## ABOUT THIS EXERCISE
Type out the data again. Keep every line exactly the same.

-------- SUPPLIED DATA

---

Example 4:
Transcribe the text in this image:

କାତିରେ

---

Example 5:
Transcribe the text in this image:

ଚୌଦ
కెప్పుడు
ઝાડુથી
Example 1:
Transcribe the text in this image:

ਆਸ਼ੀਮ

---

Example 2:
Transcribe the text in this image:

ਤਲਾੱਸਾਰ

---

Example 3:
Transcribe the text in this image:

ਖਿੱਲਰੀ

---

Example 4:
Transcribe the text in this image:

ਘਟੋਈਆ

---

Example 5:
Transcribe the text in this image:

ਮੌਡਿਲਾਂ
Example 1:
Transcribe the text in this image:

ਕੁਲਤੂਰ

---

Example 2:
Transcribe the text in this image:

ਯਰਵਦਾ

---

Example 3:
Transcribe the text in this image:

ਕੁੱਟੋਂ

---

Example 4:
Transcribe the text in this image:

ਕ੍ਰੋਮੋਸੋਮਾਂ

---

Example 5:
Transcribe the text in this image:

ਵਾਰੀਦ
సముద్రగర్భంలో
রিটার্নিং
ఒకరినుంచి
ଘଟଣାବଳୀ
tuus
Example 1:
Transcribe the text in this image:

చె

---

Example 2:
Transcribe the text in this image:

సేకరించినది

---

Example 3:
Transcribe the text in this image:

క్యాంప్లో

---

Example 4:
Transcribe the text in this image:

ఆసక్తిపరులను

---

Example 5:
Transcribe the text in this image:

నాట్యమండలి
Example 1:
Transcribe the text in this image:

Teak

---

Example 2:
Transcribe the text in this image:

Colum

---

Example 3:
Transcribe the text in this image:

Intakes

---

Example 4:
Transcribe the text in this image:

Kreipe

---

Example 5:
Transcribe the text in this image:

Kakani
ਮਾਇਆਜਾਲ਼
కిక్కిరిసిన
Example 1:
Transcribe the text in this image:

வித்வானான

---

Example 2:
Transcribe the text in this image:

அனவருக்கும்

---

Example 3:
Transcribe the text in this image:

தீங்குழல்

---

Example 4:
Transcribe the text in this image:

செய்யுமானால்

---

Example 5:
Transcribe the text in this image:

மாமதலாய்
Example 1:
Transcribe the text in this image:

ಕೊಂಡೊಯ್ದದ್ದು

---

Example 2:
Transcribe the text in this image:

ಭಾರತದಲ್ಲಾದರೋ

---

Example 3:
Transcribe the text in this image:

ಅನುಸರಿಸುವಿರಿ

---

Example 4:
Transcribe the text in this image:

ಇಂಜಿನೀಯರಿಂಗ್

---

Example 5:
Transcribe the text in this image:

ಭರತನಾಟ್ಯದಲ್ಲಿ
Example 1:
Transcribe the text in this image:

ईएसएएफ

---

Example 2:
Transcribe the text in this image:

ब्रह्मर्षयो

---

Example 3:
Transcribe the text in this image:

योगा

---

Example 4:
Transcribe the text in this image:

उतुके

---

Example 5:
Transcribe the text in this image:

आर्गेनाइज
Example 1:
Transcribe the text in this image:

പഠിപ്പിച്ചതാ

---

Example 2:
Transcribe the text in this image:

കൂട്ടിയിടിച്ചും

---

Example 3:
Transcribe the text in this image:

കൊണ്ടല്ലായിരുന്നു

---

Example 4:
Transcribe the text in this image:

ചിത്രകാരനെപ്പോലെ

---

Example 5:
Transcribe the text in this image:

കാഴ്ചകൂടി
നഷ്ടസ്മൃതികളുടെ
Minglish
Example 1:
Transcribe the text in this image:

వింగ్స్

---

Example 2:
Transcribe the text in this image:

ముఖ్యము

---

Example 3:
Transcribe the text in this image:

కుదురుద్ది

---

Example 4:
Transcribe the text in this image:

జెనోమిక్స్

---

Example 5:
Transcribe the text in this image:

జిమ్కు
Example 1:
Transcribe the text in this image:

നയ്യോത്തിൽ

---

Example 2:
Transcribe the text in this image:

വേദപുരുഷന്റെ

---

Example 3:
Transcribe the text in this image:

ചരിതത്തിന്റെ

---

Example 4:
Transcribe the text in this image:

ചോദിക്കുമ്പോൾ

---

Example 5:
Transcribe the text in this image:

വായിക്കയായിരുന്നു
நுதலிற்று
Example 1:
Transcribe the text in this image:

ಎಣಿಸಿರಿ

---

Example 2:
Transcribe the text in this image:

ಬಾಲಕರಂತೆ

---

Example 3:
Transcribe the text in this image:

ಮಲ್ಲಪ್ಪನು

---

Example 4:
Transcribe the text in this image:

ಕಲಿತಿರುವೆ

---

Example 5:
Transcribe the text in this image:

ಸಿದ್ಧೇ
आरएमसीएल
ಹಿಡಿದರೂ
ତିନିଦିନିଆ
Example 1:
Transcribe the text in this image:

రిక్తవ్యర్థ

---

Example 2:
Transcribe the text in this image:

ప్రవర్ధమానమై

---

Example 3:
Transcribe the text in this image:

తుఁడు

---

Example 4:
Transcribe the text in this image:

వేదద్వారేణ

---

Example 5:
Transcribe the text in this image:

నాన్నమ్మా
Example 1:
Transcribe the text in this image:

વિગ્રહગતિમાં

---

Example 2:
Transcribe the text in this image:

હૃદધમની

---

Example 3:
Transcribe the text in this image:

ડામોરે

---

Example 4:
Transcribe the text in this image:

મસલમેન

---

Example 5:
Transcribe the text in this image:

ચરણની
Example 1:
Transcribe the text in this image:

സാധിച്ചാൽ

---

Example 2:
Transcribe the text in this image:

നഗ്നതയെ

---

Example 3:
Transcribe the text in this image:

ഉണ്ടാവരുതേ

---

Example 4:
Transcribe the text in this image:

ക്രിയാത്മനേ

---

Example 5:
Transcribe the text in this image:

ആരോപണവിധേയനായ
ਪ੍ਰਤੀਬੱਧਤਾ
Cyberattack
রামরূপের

----------------

## ANSWER FOR THIS EXERCISE
---

Example 4:
Transcribe the text in this image:

କାତିରେ

---

Example 5:
Transcribe the text in this image:

ଚୌଦ
కెప్పుడు
ઝાડુથી
Example 1:
Transcribe the text in this image:

ਆਸ਼ੀਮ

---

Example 2:
Transcribe the text in this image:

ਤਲਾੱਸਾਰ

---

Example 3:
Transcribe the text in this image:

ਖਿੱਲਰੀ

---

Example 4:
Transcribe the text in this image:

ਘਟੋਈਆ

---

Example 5:
Transcribe the text in this image:

ਮੌਡਿਲਾਂ
Example 1:
Transcribe the text in this image:

ਕੁਲਤੂਰ

---

Example 2:
Transcribe the text in this image:

ਯਰਵਦਾ

---

Example 3:
Transcribe the text in this image:

ਕੁੱਟੋਂ

---

Example 4:
Transcribe the text in this image:

ਕ੍ਰੋਮੋਸੋਮਾਂ

---

Example 5:
Transcribe the text in this image:

ਵਾਰੀਦ
సముద్రగర్భంలో
রিটার্নিং
ఒకరినుంచి
ଘଟଣାବଳୀ
tuus
Example 1:
Transcribe the text in this image:

చె

---

Example 2:
Transcribe the text in this image:

సేకరించినది

---

Example 3:
Transcribe the text in this image:

క్యాంప్లో

---

Example 4:
Transcribe the text in this image:

ఆసక్తిపరులను

---

Example 5:
Transcribe the text in this image:

నాట్యమండలి
Example 1:
Transcribe the text in this image:

Teak

---

Example 2:
Transcribe the text in this image:

Colum

---

Example 3:
Transcribe the text in this image:

Intakes

---

Example 4:
Transcribe the text in this image:

Kreipe

---

Example 5:
Transcribe the text in this image:

Kakani
ਮਾਇਆਜਾਲ਼
కిక్కిరిసిన
Example 1:
Transcribe the text in this image:

வித்வானான

---

Example 2:
Transcribe the text in this image:

அனவருக்கும்

---

Example 3:
Transcribe the text in this image:

தீங்குழல்

---

Example 4:
Transcribe the text in this image:

செய்யுமானால்

---

Example 5:
Transcribe the text in this image:

மாமதலாய்
Example 1:
Transcribe the text in this image:

ಕೊಂಡೊಯ್ದದ್ದು

---

Example 2:
Transcribe the text in this image:

ಭಾರತದಲ್ಲಾದರೋ

---

Example 3:
Transcribe the text in this image:

ಅನುಸರಿಸುವಿರಿ

---

Example 4:
Transcribe the text in this image:

ಇಂಜಿನೀಯರಿಂಗ್

---

Example 5:
Transcribe the text in this image:

ಭರತನಾಟ್ಯದಲ್ಲಿ
Example 1:
Transcribe the text in this image:

ईएसएएफ

---

Example 2:
Transcribe the text in this image:

ब्रह्मर्षयो

---

Example 3:
Transcribe the text in this image:

योगा

---

Example 4:
Transcribe the text in this image:

उतुके

---

Example 5:
Transcribe the text in this image:

आर्गेनाइज
Example 1:
Transcribe the text in this image:

പഠിപ്പിച്ചതാ

---

Example 2:
Transcribe the text in this image:

കൂട്ടിയിടിച്ചും

---

Example 3:
Transcribe the text in this image:

കൊണ്ടല്ലായിരുന്നു

---

Example 4:
Transcribe the text in this image:

ചിത്രകാരനെപ്പോലെ

---

Example 5:
Transcribe the text in this image:

കാഴ്ചകൂടി
നഷ്ടസ്മൃതികളുടെ
Minglish
Example 1:
Transcribe the text in this image:

వింగ్స్

---

Example 2:
Transcribe the text in this image:

ముఖ్యము

---

Example 3:
Transcribe the text in this image:

కుదురుద్ది

---

Example 4:
Transcribe the text in this image:

జెనోమిక్స్

---

Example 5:
Transcribe the text in this image:

జిమ్కు
Example 1:
Transcribe the text in this image:

നയ്യോത്തിൽ

---

Example 2:
Transcribe the text in this image:

വേദപുരുഷന്റെ

---

Example 3:
Transcribe the text in this image:

ചരിതത്തിന്റെ

---

Example 4:
Transcribe the text in this image:

ചോദിക്കുമ്പോൾ

---

Example 5:
Transcribe the text in this image:

വായിക്കയായിരുന്നു
நுதலிற்று
Example 1:
Transcribe the text in this image:

ಎಣಿಸಿರಿ

---

Example 2:
Transcribe the text in this image:

ಬಾಲಕರಂತೆ

---

Example 3:
Transcribe the text in this image:

ಮಲ್ಲಪ್ಪನು

---

Example 4:
Transcribe the text in this image:

ಕಲಿತಿರುವೆ

---

Example 5:
Transcribe the text in this image:

ಸಿದ್ಧೇ
आरएमसीएल
ಹಿಡಿದರೂ
ତିନିଦିନିଆ
Example 1:
Transcribe the text in this image:

రిక్తవ్యర్థ

---

Example 2:
Transcribe the text in this image:

ప్రవర్ధమానమై

---

Example 3:
Transcribe the text in this image:

తుఁడు

---

Example 4:
Transcribe the text in this image:

వేదద్వారేణ

---

Example 5:
Transcribe the text in this image:

నాన్నమ్మా
Example 1:
Transcribe the text in this image:

વિગ્રહગતિમાં

---

Example 2:
Transcribe the text in this image:

હૃદધમની

---

Example 3:
Transcribe the text in this image:

ડામોરે

---

Example 4:
Transcribe the text in this image:

મસલમેન

---

Example 5:
Transcribe the text in this image:

ચરણની
Example 1:
Transcribe the text in this image:

സാധിച്ചാൽ

---

Example 2:
Transcribe the text in this image:

നഗ്നതയെ

---

Example 3:
Transcribe the text in this image:

ഉണ്ടാവരുതേ

---

Example 4:
Transcribe the text in this image:

ക്രിയാത്മനേ

---

Example 5:
Transcribe the text in this image:

ആരോപണവിധേയനായ
ਪ੍ਰਤੀਬੱਧਤਾ
Cyberattack
রামরূপের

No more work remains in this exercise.